Monday 11 August 2008

Gary Haugen — Micah 6 Man

The person I am most glad to have encountered at this Leadership Summit has been Gary Haugen — lawyer, genocide investigator in Rwanda, founder and CEO of International Justice Mission. Quite simply, Gary is one of the most impressive and inspiring people I’ve ever met in my life, lawyer or not... his great priorities are Micah 6 — to do justice, love mercy and walk humbly with God.

Martin Luther King used to say that the first claim of love is justice. We can only exert leadership that matters if we apply ourselves wholehartedly to issues that matter to God. Pharisees were well-briefed Biblicists. They failed because they tried to lead people into priorities which mattered more to them than to God.

Why should the man shot artbitrarily by police on the streets of Kenya, or the child prostitute in India, believe that God is good and loves the world? What is God’s plan to make his word believable? Incredibly, we are! IJM deploys skilled local people to contest slavery, trafficking, exploitation and violence around the world. It’s dangerous work, but infinitely rewarding. It’s grounded in prayer, and requires undertaking major risks daily.
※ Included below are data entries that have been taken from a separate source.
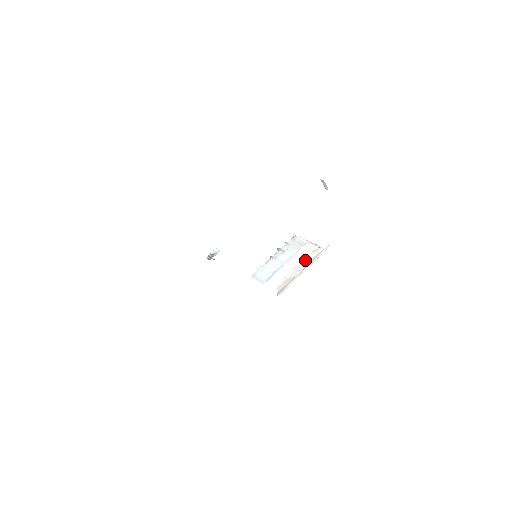
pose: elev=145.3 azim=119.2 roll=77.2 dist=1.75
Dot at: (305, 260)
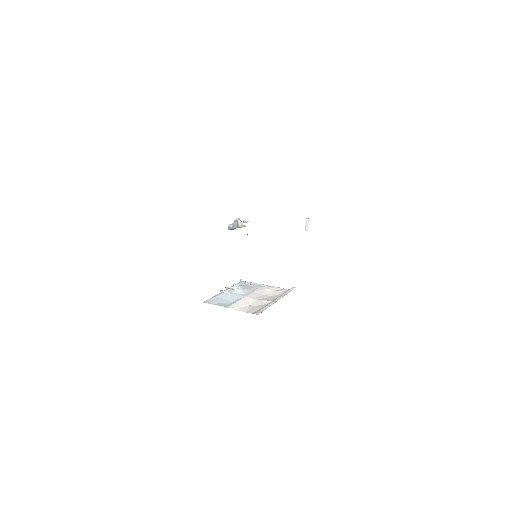
Dot at: (270, 296)
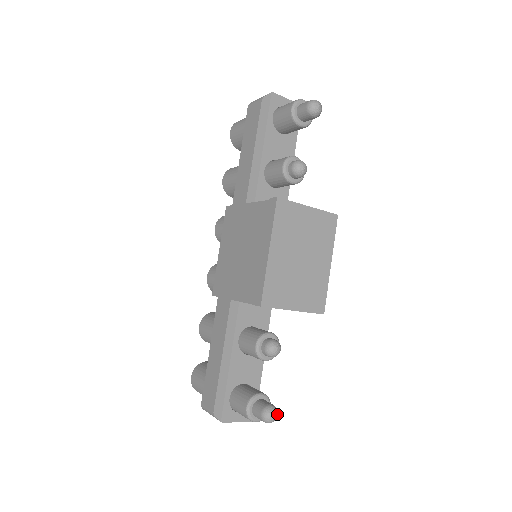
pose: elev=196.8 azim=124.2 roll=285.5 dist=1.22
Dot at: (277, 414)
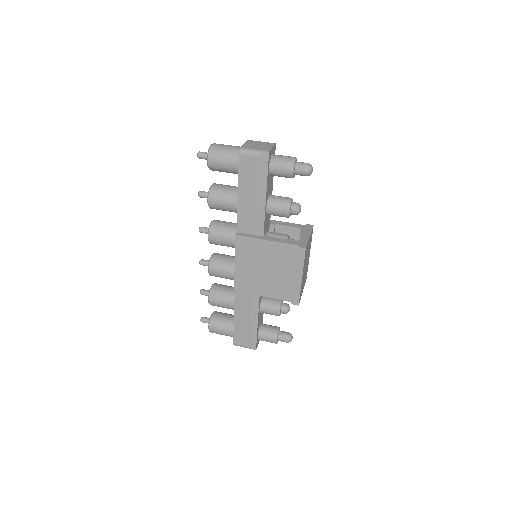
Dot at: (292, 336)
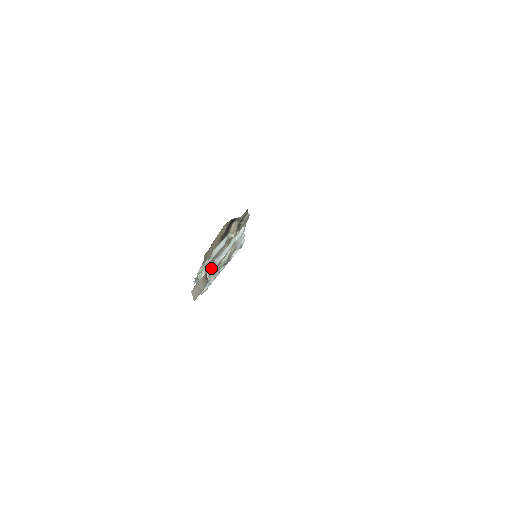
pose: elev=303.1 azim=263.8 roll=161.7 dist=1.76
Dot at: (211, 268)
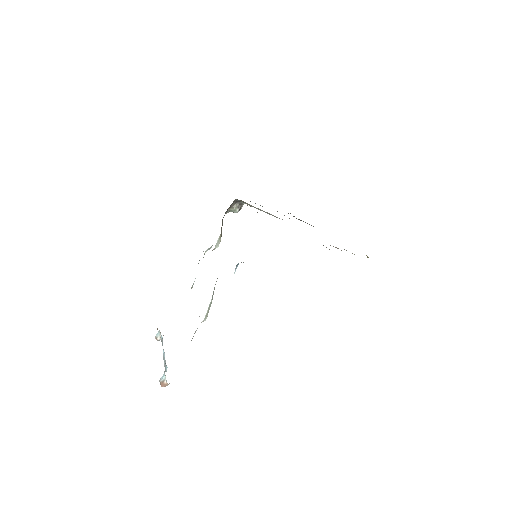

Mr Haugen talked of a childhood trip up a mountain — a climb he missed, because he chickened out and stayed in the visitor centre, then tried to kid everyone else it was as good as the real thing. Is our Christian commitment about endeavouring the harder climb, or just looking at pictures down in the visitor centre?

If we want to grow in authentic faith, we need to exercise it about the things that matter, not trivial pursuits and in-house niceties.